Steve Emily and Matt Radcliffe are scared, and they're not too proud to admit it. The Springs Ensemble Theatre production of A Steady Rain makes demands on their acting skills like nothing they've ever done before.
"I'm terrified," Emily says. "If you're not, you're either much more talented than I am or you're delusional.
"Nobody should approach a five-page monologue and not be scared. When I read it, I was like, 'This is insane. Who would take this on?'"
"Every time I show up for rehearsals, it scares the shit out of me," says Radcliffe, who is also an Indy graphic designer. "I think that's a good thing because it means we're exploring territory that's not safe."

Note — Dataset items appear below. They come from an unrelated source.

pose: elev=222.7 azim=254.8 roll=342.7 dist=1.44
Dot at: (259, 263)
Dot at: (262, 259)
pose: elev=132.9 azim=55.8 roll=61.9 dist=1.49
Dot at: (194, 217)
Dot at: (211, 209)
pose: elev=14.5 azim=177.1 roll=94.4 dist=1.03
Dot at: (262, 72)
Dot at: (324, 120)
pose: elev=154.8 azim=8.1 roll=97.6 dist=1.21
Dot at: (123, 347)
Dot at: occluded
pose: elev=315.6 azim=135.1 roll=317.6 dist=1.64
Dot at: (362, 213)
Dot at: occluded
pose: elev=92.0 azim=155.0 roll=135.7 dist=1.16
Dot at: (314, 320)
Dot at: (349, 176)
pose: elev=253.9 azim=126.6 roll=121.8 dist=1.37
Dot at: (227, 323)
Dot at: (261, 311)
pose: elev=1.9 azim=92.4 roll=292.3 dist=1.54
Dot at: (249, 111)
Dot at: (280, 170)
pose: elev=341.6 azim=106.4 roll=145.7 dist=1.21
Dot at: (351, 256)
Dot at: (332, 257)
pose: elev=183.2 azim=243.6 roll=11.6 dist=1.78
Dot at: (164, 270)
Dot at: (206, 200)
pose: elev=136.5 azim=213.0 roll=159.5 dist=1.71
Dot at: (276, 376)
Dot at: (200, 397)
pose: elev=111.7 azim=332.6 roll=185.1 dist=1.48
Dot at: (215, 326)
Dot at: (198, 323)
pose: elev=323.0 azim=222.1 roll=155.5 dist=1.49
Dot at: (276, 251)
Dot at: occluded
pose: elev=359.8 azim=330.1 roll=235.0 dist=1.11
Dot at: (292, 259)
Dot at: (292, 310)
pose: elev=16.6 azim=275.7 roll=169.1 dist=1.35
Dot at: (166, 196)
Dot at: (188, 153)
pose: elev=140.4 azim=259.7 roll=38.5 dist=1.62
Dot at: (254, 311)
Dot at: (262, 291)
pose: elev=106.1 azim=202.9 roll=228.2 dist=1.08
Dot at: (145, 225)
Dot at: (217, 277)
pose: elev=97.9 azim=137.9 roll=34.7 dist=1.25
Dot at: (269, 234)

Keith Huff's 2006 drama focuses on two Chicago cops, on-the-job partners who grew up together. Now, Denny and Joey must figure out how to function as cops — and as human beings — after a cataclysmic mistake involving a serial killer based on Jeffrey Dahmer, otherwise known as the Milwaukee Cannibal.
"It's certainly unlike anything we've done here before. I don't recall another show like it in town. The structure of it is unique," says Emily, a SET founding member. The script is basically two monologues stitched together, showing the men struggling to find their way.
He says that if you like the antiheroes of Breaking Bad and The Sopranos, you'll love the "stripped-down lyricism" of A Steady Rain. Huff, the playwright, has co-produced and written for House of Cards and Mad Men, TV shows that examine society's underbelly.
"I think the takeaway from the play is not only this story of surrender to the darker side of your personality, but also it's a very character-driven situation, and the two guys are basically in the middle of it for the entire 90 minutes," director and SET member David Plambeck says. "I feel the main takeaway will be watching these two actors just do some phenomenal stuff on stage."